▶ **EXERCISE DETAILS**: Scan the records below. Copy every line in which the word "termodinámicos" appears.
Top of DATA PROVIDED
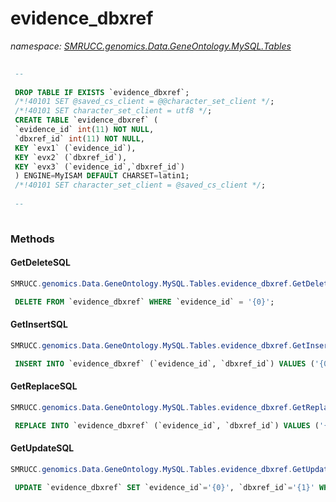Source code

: ﻿# evidence_dbxref
_namespace: [SMRUCC.genomics.Data.GeneOntology.MySQL.Tables](./index.md)_

```SQL
 
 --
 
 DROP TABLE IF EXISTS `evidence_dbxref`;
 /*!40101 SET @saved_cs_client = @@character_set_client */;
 /*!40101 SET character_set_client = utf8 */;
 CREATE TABLE `evidence_dbxref` (
 `evidence_id` int(11) NOT NULL,
 `dbxref_id` int(11) NOT NULL,
 KEY `evx1` (`evidence_id`),
 KEY `evx2` (`dbxref_id`),
 KEY `evx3` (`evidence_id`,`dbxref_id`)
 ) ENGINE=MyISAM DEFAULT CHARSET=latin1;
 /*!40101 SET character_set_client = @saved_cs_client */;
 
 --
 
 ```



### Methods

#### GetDeleteSQL
```csharp
SMRUCC.genomics.Data.GeneOntology.MySQL.Tables.evidence_dbxref.GetDeleteSQL
```
```SQL
 DELETE FROM `evidence_dbxref` WHERE `evidence_id` = '{0}';
 ```

#### GetInsertSQL
```csharp
SMRUCC.genomics.Data.GeneOntology.MySQL.Tables.evidence_dbxref.GetInsertSQL
```
```SQL
 INSERT INTO `evidence_dbxref` (`evidence_id`, `dbxref_id`) VALUES ('{0}', '{1}');
 ```

#### GetReplaceSQL
```csharp
SMRUCC.genomics.Data.GeneOntology.MySQL.Tables.evidence_dbxref.GetReplaceSQL
```
```SQL
 REPLACE INTO `evidence_dbxref` (`evidence_id`, `dbxref_id`) VALUES ('{0}', '{1}');
 ```

#### GetUpdateSQL
```csharp
SMRUCC.genomics.Data.GeneOntology.MySQL.Tables.evidence_dbxref.GetUpdateSQL
```
```SQL
 UPDATE `evidence_dbxref` SET `evidence_id`='{0}', `dbxref_id`='{1}' WHERE `evidence_id` = '{2}';
 ```


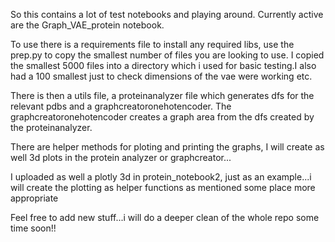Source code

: So this contains a lot of test notebooks and playing around. Currently active are the Graph_VAE_protein notebook.

To use there is a requirements file to install any required libs, use the prep.py to copy the smallest number of files you are looking to use.
I copied the smallest 5000 files into a directory which i used for basic testing.I also had a 100 smallest just to check dimensions of the vae were working etc.

There is then a utils file, a proteinanalyzer file which generates dfs for the relevant pdbs and a graphcreatoronehotencoder.
The graphcreatoronehotencoder creates a graph area from the dfs created by the proteinanalyzer.

There are helper  methods for ploting and printing the graphs,
I will create as well 3d plots in the protein analyzer or graphcreator...

I uploaded as well a plotly 3d in protein_notebook2, just as an example...i will create the plotting as helper functions as mentioned some place more appropriate

Feel free to add new stuff...i will do a deeper clean of the whole repo some time soon!!
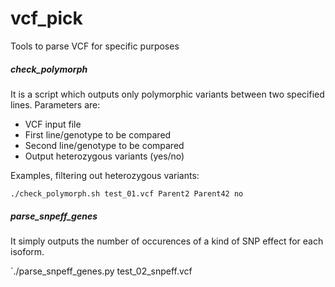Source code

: vcf_pick
========

Tools to parse VCF for specific purposes

##### check_polymorph

It is a script which outputs only polymorphic variants between two specified lines.
Parameters are:
- VCF input file
- First line/genotype to be compared
- Second line/genotype to be compared
- Output heterozygous variants (yes/no)

Examples, filtering out heterozygous variants:

`./check_polymorph.sh test_01.vcf Parent2 Parent42 no`

##### parse_snpeff_genes

It simply outputs the number of occurences of a kind of SNP effect for each isoform.

`./parse_snpeff_genes.py test_02_snpeff.vcf
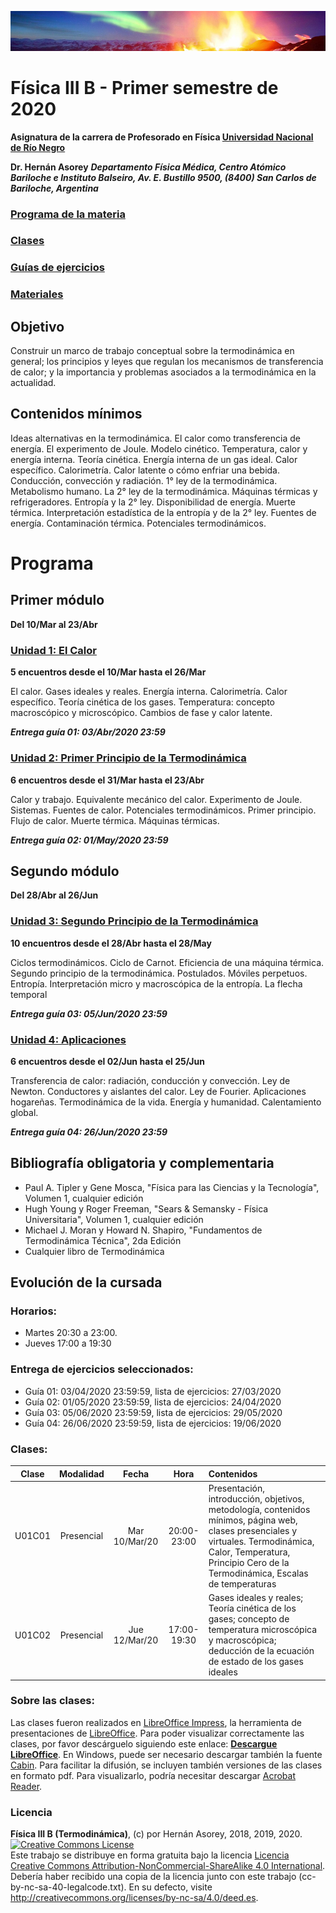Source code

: ![Banner](materiales/banner.png)

# Física III B - Primer semestre de 2020

**Asignatura de la carrera de Profesorado en Física [Universidad Nacional de Río Negro](http://www.unrn.edu.ar/ "UNRN")**

**Dr. Hernán Asorey**
***Departamento Física Médica, Centro Atómico Bariloche e Instituto Balseiro, Av. E. Bustillo 9500, (8400) San Carlos de Bariloche, Argentina***

### [Programa de la materia](https://gitlab.com/asoreyh/unrn-f3b/blob/master/materiales/PROGRAMA%20FISICA%20IIIB%20-%20PLAN%202016%20-%202019-2021.pdf)

### [Clases](https://gitlab.com/asoreyh/unrn-f3b/tree/master/clases)

### [Guías de ejercicios](https://gitlab.com/asoreyh/unrn-f3b/tree/master/guias)

### [Materiales](https://gitlab.com/asoreyh/unrn-f3b/tree/master/materiales)



## Objetivo

Construir un marco de trabajo conceptual sobre la termodinámica en general; los principios y leyes que regulan los mecanismos de transferencia de calor; y la importancia y problemas asociados a la termodinámica en la actualidad.

## Contenidos mínimos

Ideas alternativas en la termodinámica. El calor como transferencia de energía. El experimento de Joule. Modelo cinético. Temperatura, calor y energía interna.  Teoría cinética. Energía interna de un gas ideal. Calor específico. Calorimetría. Calor latente o cómo enfriar una bebida. Conducción, convección y radiación. 1° ley de la termodinámica. Metabolismo humano. La 2° ley de la termodinámica. Máquinas térmicas y refrigeradores. Entropía y la 2° ley. Disponibilidad de energía. Muerte térmica. Interpretación estadística de la entropía y de la 2° ley. Fuentes de energía. Contaminación térmica. Potenciales termodinámicos.

# Programa

## Primer módulo
**Del 10/Mar al 23/Abr** 

### [Unidad 1: El Calor](https://gitlab.com/asoreyh/unrn-f3b/tree/master/clases/u01)
**5 encuentros desde el 10/Mar hasta el 26/Mar**

El calor. Gases ideales y reales. Energía interna. Calorimetría. Calor específico. Teoría cinética de los gases. Temperatura: concepto macroscópico y microscópico. Cambios de fase y calor latente.

***Entrega guía 01: 03/Abr/2020 23:59***

### [Unidad 2: Primer Principio de la Termodinámica](https://gitlab.com/asoreyh/unrn-f3b/tree/master/clases/u02)
**6 encuentros desde el 31/Mar hasta el 23/Abr**

Calor y trabajo. Equivalente mecánico del calor. Experimento de Joule. Sistemas. Fuentes de calor. Potenciales termodinámicos. Primer principio. Flujo de calor. Muerte térmica. Máquinas térmicas. 

***Entrega guía 02: 01/May/2020 23:59***

## Segundo módulo
**Del 28/Abr al 26/Jun**

### [Unidad 3: Segundo Principio de la Termodinámica](https://gitlab.com/asoreyh/unrn-f3b/tree/master/clases/u03)
**10 encuentros desde el 28/Abr hasta el 28/May**

Ciclos termodinámicos. Ciclo de Carnot. Eficiencia de una máquina térmica. Segundo principio de la termodinámica. Postulados. Móviles perpetuos. Entropía. Interpretación micro y macroscópica de la entropía. La flecha temporal

***Entrega guía 03: 05/Jun/2020 23:59***

### [Unidad 4: Aplicaciones](https://gitlab.com/asoreyh/unrn-f3b/tree/master/clases/u04)
**6 encuentros desde el 02/Jun hasta el 25/Jun**

Transferencia de calor: radiación, conducción y convección. Ley de Newton. Conductores y aislantes del calor. Ley de Fourier. Aplicaciones hogareñas. Termodinámica de la vida. Energía y humanidad. Calentamiento global.

***Entrega guía 04: 26/Jun/2020 23:59*** 

## Bibliografía obligatoria y complementaria

* Paul A. Tipler y Gene Mosca, "Física para las Ciencias y la Tecnología", Volumen 1, cualquier edición
* Hugh Young y Roger Freeman, "Sears & Semansky - Física Universitaria", Volumen 1, cualquier edición
* Michael J. Moran y Howard N. Shapiro, "Fundamentos de Termodinámica Técnica", 2da Edición
* Cualquier libro de Termodinámica

## Evolución de la cursada

### Horarios:

* Martes 20:30 a 23:00.
* Jueves 17:00 a 19:30 

### Entrega de ejercicios seleccionados:

* Guía 01: 03/04/2020 23:59:59, lista de ejercicios: 27/03/2020
* Guía 02: 01/05/2020 23:59:59, lista de ejercicios: 24/04/2020
* Guía 03: 05/06/2020 23:59:59, lista de ejercicios: 29/05/2020
* Guía 04: 26/06/2020 23:59:59, lista de ejercicios: 19/06/2020

### Clases:

| **Clase** | **Modalidad** | **Fecha** |  **Hora** | **Contenidos** |
| :---:     | :---:         | :---:     | :---:     | :---           |
| U01C01 | Presencial | Mar 10/Mar/20 | 20:00-23:00 | Presentación, introducción, objetivos, metodología, contenidos mínimos, página web, clases presenciales y virtuales. Termodinámica, Calor, Temperatura, Principio Cero de la Termodinámica, Escalas de temperaturas |
| U01C02 | Presencial | Jue 12/Mar/20 | 17:00-19:30 | Gases ideales y reales; Teoría cinética de los gases; concepto de temperatura microscópica y macroscópica; deducción de la ecuación de estado de los gases ideales |

<!--

| U01C03 | Virtual | Mar 19/Mar/19 | 20:00-23:00 | Transformaciones; El diagrama P-V; Calor específico, Deducción para gases ideales | 
| U01C04 | Virtual | Jue 21/Mar/19 | 18:00-20:00 | Calor específico en sólidos, Ley de Dulong-Petite, Capacidad Calorífica, Sistema termodinámico, Frontera, Medio, Fases, Cambio de fases, Calor Latente y Calor sensible.|
|        |         |               |             | **Fin unidad 01** |
| U02C01 | Virtual | Mar 26/Mar/19 | 20:00-23:00 | Primer principio, transformación isoterma y adiabática | 
| U02C02 | Virtual | Jue 28/Mar/19 | 18:00-20:00 | Repaso U01 y consultas guía 01 |
| U02C03 | Virtual | Jue 04/Abr/19 | 18:00-20:00 | Sucesión de transformaciones. Ciclos. El ciclo triangular y el ciclo cuadrado. Intercambios de energía entre el sistema y el medio: calor y trabajo netos. Rendimiento |
| U02C04 | Presencial | Mar 09/Abr/19 | 20:00-23:00 | Proceso reversible. Ciclo de Carnot. Rendimiento del ciclo de Carnot. Enunciado del 1er teorema de Carnot. Máquina térmica: definición y ejemplos históricos. Máquina de Newcomen | 
| U02C05 | Presencial | Jue 11/Abr/19 | 18:00-20:00 | Watt. El regulador centrífugo. Primer motor de Watt. Mecanismo de Watt. La máquina de vapor de Watt. Trabajo Guía 02, problema 24. |
| U02C06 | Virtual | Mar 16/Abr/19 | 20:00-23:00 | Mejoras de Watt, la máquina de vapor de Watt, indicador de estado y diagrama PV, Ciclo Otto, Ciclo Diesel, muerte térmica, máquina frigorífica, ciclos combinados. |
|        |         |               |             | **Fin unidad 02** |
| U03C01 | Virtual | Mar 23/Abr/19 | 20:00-23:00 | Máquina frigorífica. La heladera. Segundo principio de la termodinámica. Enunciados de Clausius y Kelvin-Planck. Equivalencia. Irreversibilidad. Teorema de Carnot. Enunciado de Carnot. |
| U03C02 | Virtual | Jue 25/Abr/19 | 18:00-20:00 | consultas guía 02 |
| U03C03 | Virtual | Mar 30/Abr/19 | 20:00-23:00 | Desigualdad de Clausius. Entropía. La entropía como función de estado. Primera ecuación de Gibbs. |
| U03C04 | Virtual | Jue 02/May/19 | 18:00-20:00 | Transformaciones y cambios de entropía. Procesos isentrópicos. El diagrama T-S. Transformaciones en el diagrama T-S. Entropía en aumento. | 
| U03C05 | Presencial | Mar 07/May/19 | 20:00-23:00 | Entropía en aumento. Cambios de entropía del sistema, el medio y el universo. Cambio de entropía en una máquina térmica. El aumento de la entropía y el segundo principio. | 
| U03C06 | Presencial | Jue 09/May/19 | 18:00-20:00 | Cambio de entropía por congelamiento del agua. Trabajamos con la guía 03. |  
| U03C07 | Virtual | Mar 21/May/19 | 20:00-23:00 | Incremento de entropía del universo. La flecha temporal. Segundo principio, Entropía y temperatura absoluta. Interpretación microscópica de la entropía: macroestados y microestados. | 
| U03C08 | Virtual | Jue 23/May/19 | 18:00-20:00 | Interpretación microscópica de la entropía: macroestados y microestados. Definición de entropía de Boltzmann. Tercer principio. Móviles perpetuos. |  
| U03C09 | Virtual | Mar 28/May/19 | 20:00-23:00 | Consultas guía 03, ejercicios 39, 41, 42 y 44. | 
|        |         |               |             | **Fin unidad 03** |
| U04C01 | Virtual | Jue 30/May/19 | 18:00-20:00 | Procesos de transferencia de calor. Ley de enfriamiento. Ley de Newton. Conducción de calor: materiales aislantes y conductores.|
| U04C02 | Presencial | Mar 04/Jun/19 | 20:00-23:00 | Energía y humanidad: nuestro lugar en el Universo, nuestra avidez por el consumo de energía, consumo, desarrollo y fuentes de producción. |
| U04C03 | Presencial | Jue 06/Jun/19 | 18:00-20:00 | Energía y humanidad: consumo de combustibles fósiles. Emisión e evolución de la concentración de CO2. Efecto Invernadero. Gases de efecto invernadero. Cambio climático y calentamiento global. La huella de carbono. Reflexiones finales. |
| U04C04 | Virtual | Mar 11/Jun/19 | 20:00-23:00 | Procesos de transferencia de calor. Conducción de calor. Conductividad térmica. Ley de Fourier. Resistencia térmica. Convección. Aplicaciones. Radiación. Ley de Wien y Ley de Stefan-Boltzmann. Ley de Newton para la radiación. |
| U04C05 | Virtual | Jue 13/Jun/19 | 18:00-20:00 | Repaso de transferencia de calor. Trabajo en la guía 04. |
| U04C06 | Virtual | Mar 18/Jun/19 | 20:00-23:00 | Los cuatro jinetes. Termodinámica en sistemas vivos, una primera aproximación. |
|        |         |               |             | **Fin unidad 04** |
|        |         |               |             | **Fin del curso** |

-->

### Sobre las clases:

Las clases fueron realizados en [LibreOffice Impress](https://es.libreoffice.org/descubre/impress/), la herramienta de presentaciones de [LibreOffice](https://es.libreoffice.org/). Para poder visualizar correctamente las clases, por favor descárguelo siguiendo este enlace: **[Descargue LibreOffice](https://es.libreoffice.org/descarga/libreoffice-estable/)**. En Windows, puede ser necesario descargar también la fuente [Cabin](https://www.fontsquirrel.com/fonts/download/cabin). Para facilitar la difusión, se incluyen también versiones de las clases en formato pdf. Para visualizarlo, podría necesitar descargar [Acrobat Reader](https://get.adobe.com/es/reader).

### Licencia
**Física III B (Termodinámica)**, (c) por Hernán Asorey, 2018, 2019, 2020.
<br /><a rel="license" href="http://creativecommons.org/licenses/by-nc-sa/4.0/"><img alt="Creative Commons License" style="border-width:0" src="https://i.creativecommons.org/l/by-nc-sa/4.0/88x31.png" /></a>
<br />Este trabajo se distribuye en forma gratuita bajo la licencia <a rel="license" href="http://creativecommons.org/licenses/by-nc-sa/4.0/deed.es">Licencia Creative Commons Attribution-NonCommercial-ShareAlike 4.0 International</a>. Debería haber recibido una copia de la licencia junto con este trabajo (cc-by-nc-sa-40-legalcode.txt). En su defecto, visite <a rel="license" href="http://creativecommons.org/licenses/by-nc-sa/4.0/deed.es">http://creativecommons.org/licenses/by-nc-sa/4.0/deed.es</a>.
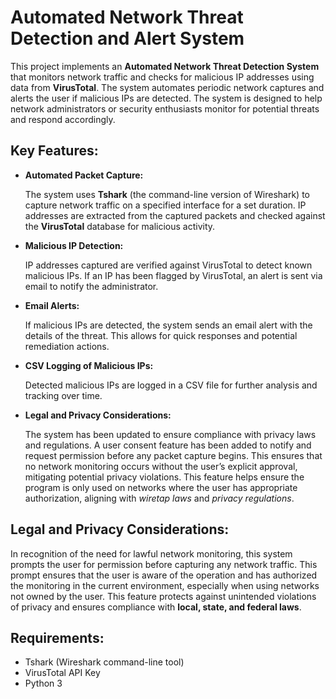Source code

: <h1>Automated Network Threat Detection and Alert System</h1>

<p>
    This project implements an <strong>Automated Network Threat Detection System</strong> that monitors network traffic and checks for malicious IP addresses using data from <strong>VirusTotal</strong>. The system automates periodic network captures and alerts the user if malicious IPs are detected. The system is designed to help network administrators or security enthusiasts monitor for potential threats and respond accordingly.
</p>

<h2>Key Features:</h2>
<ul>
    <li><strong>Automated Packet Capture:</strong>
        <p>
            The system uses <strong>Tshark</strong> (the command-line version of Wireshark) to capture network traffic on a specified interface for a set duration. IP addresses are extracted from the captured packets and checked against the <strong>VirusTotal</strong> database for malicious activity.
        </p>
    </li>
    <li><strong>Malicious IP Detection:</strong>
        <p>
            IP addresses captured are verified against VirusTotal to detect known malicious IPs. If an IP has been flagged by VirusTotal, an alert is sent via email to notify the administrator.
        </p>
    </li>
    <li><strong>Email Alerts:</strong>
        <p>
            If malicious IPs are detected, the system sends an email alert with the details of the threat. This allows for quick responses and potential remediation actions.
        </p>
    </li>
    <li><strong>CSV Logging of Malicious IPs:</strong>
        <p>
            Detected malicious IPs are logged in a CSV file for further analysis and tracking over time.
        </p>
    </li>
    <li><strong>Legal and Privacy Considerations:</strong>
        <p>
            The system has been updated to ensure compliance with privacy laws and regulations. 
            A user consent feature has been added to notify and request permission before any packet capture begins. This ensures that no network monitoring occurs without the user’s explicit approval, mitigating potential privacy violations. This feature helps ensure the program is only used on networks where the user has appropriate authorization, aligning with <em>wiretap laws</em> and <em>privacy regulations</em>.
        </p>
    </li>
</ul>

<h2>Legal and Privacy Considerations:</h2>
<p>
    In recognition of the need for lawful network monitoring, this system prompts the user for permission before capturing any network traffic. This prompt ensures that the user is aware of the operation and has authorized the monitoring in the current environment, especially when using networks not owned by the user. This feature protects against unintended violations of privacy and ensures compliance with <strong>local, state, and federal laws</strong>.
</p>

<h2>Requirements:</h2>
<ul>
    <li>Tshark (Wireshark command-line tool)</li>
    <li>VirusTotal API Key</li>
    <li>Python 3</li>
</ul>



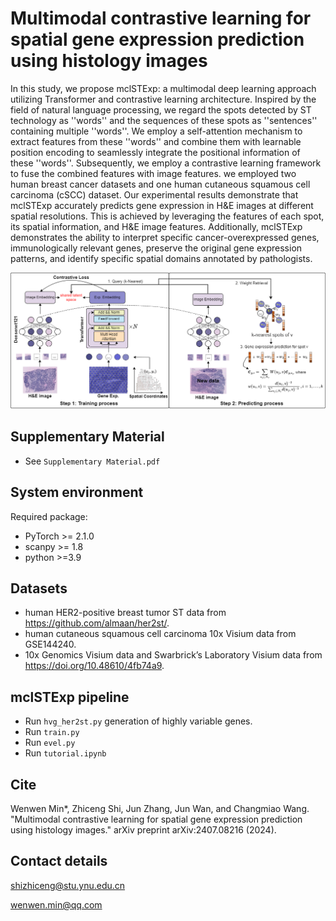 # Multimodal contrastive learning for spatial gene expression prediction using histology images

In this study, we propose mclSTExp: a multimodal deep learning approach utilizing Transformer and contrastive learning architecture. Inspired by the field of natural language processing, we regard the spots detected by ST technology as ''words'' and the sequences of these spots as ''sentences'' containing multiple ''words''. We employ a self-attention mechanism to extract features from these ''words'' and combine them with learnable position encoding to seamlessly integrate the positional information of these ''words''. Subsequently, we employ a contrastive learning framework to fuse the combined features with image features. we employed two human breast cancer datasets and one human cutaneous squamous cell carcinoma (cSCC) dataset. Our experimental results demonstrate that mclSTExp accurately predicts gene expression in H\&E images at different spatial resolutions. This is achieved by leveraging the features of each spot, its spatial information, and H\&E image features. Additionally, mclSTExp demonstrates the ability to interpret specific cancer-overexpressed genes, immunologically relevant genes, preserve the original gene expression patterns, and identify specific spatial domains annotated by pathologists.

![(Variational)](workflow.png)
## Supplementary Material
- See `Supplementary Material.pdf`

## System environment
Required package:
- PyTorch >= 2.1.0
- scanpy >= 1.8
- python >=3.9

## Datasets

-  human HER2-positive breast tumor ST data from https://github.com/almaan/her2st/.
-  human cutaneous squamous cell carcinoma 10x Visium data from GSE144240.
-  10x Genomics Visium data and Swarbrick’s Laboratory Visium data from https://doi.org/10.48610/4fb74a9.

## mclSTExp pipeline

- Run `hvg_her2st.py` generation of highly variable genes.
- Run `train.py`
- Run `evel.py`
- Run `tutorial.ipynb`

## Cite
Wenwen Min*, Zhiceng Shi, Jun Zhang, Jun Wan, and Changmiao Wang. "Multimodal contrastive learning for spatial gene expression prediction using histology images." arXiv preprint arXiv:2407.08216 (2024).

## Contact details

shizhiceng@stu.ynu.edu.cn

wenwen.min@qq.com
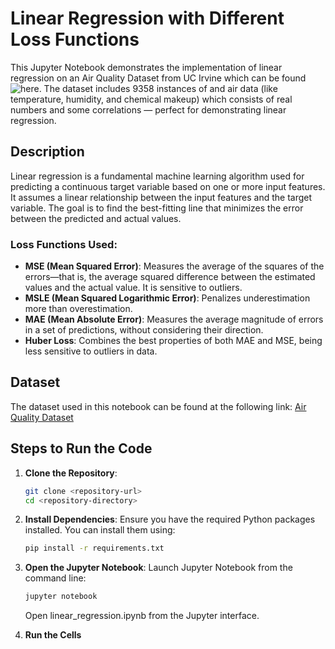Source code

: # Linear Regression with Different Loss Functions

This Jupyter Notebook demonstrates the implementation of linear regression on an Air Quality Dataset from UC Irvine which can be found ![here](https://archive.ics.uci.edu/dataset/360/air+quality). The dataset includes 9358 instances of and air data (like temperature, humidity, and chemical makeup) which consists of real numbers and some correlations — perfect for demonstrating linear regression.

## Description

Linear regression is a fundamental machine learning algorithm used for predicting a continuous target variable based on one or more input features. It assumes a linear relationship between the input features and the target variable. The goal is to find the best-fitting line that minimizes the error between the predicted and actual values.

### Loss Functions Used:
- **MSE (Mean Squared Error)**: Measures the average of the squares of the errors—that is, the average squared difference between the estimated values and the actual value. It is sensitive to outliers.
- **MSLE (Mean Squared Logarithmic Error)**: Penalizes underestimation more than overestimation.
- **MAE (Mean Absolute Error)**: Measures the average magnitude of errors in a set of predictions, without considering their direction.
- **Huber Loss**: Combines the best properties of both MAE and MSE, being less sensitive to outliers in data.

## Dataset

The dataset used in this notebook can be found at the following link:
[Air Quality Dataset](https://archive.ics.uci.edu/dataset/360/air+quality)


## Steps to Run the Code
1. **Clone the Repository**:
    ```sh
    git clone <repository-url>
    cd <repository-directory>
    ```

2. **Install Dependencies**: Ensure you have the required Python packages installed. You can install them using:
    ```sh
    pip install -r requirements.txt
    ```

3. **Open the Jupyter Notebook**: Launch Jupyter Notebook from the command line:
    ```sh
    jupyter notebook
    ```
    Open linear_regression.ipynb from the Jupyter interface.
4. **Run the Cells**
Bottom of DATA PROVIDED
▶ **TASK RESULT**:
Ideas alternativas en la termodinámica. El calor como transferencia de energía. El experimento de Joule. Modelo cinético. Temperatura, calor y energía interna.  Teoría cinética. Energía interna de un gas ideal. Calor específico. Calorimetría. Calor latente o cómo enfriar una bebida. Conducción, convección y radiación. 1° ley de la termodinámica. Metabolismo humano. La 2° ley de la termodinámica. Máquinas térmicas y refrigeradores. Entropía y la 2° ley. Disponibilidad de energía. Muerte térmica. Interpretación estadística de la entropía y de la 2° ley. Fuentes de energía. Contaminación térmica. Potenciales termodinámicos.
Calor y trabajo. Equivalente mecánico del calor. Experimento de Joule. Sistemas. Fuentes de calor. Potenciales termodinámicos. Primer principio. Flujo de calor. Muerte térmica. Máquinas térmicas. 
Ciclos termodinámicos. Ciclo de Carnot. Eficiencia de una máquina térmica. Segundo principio de la termodinámica. Postulados. Móviles perpetuos. Entropía. Interpretación micro y macroscópica de la entropía. La flecha temporal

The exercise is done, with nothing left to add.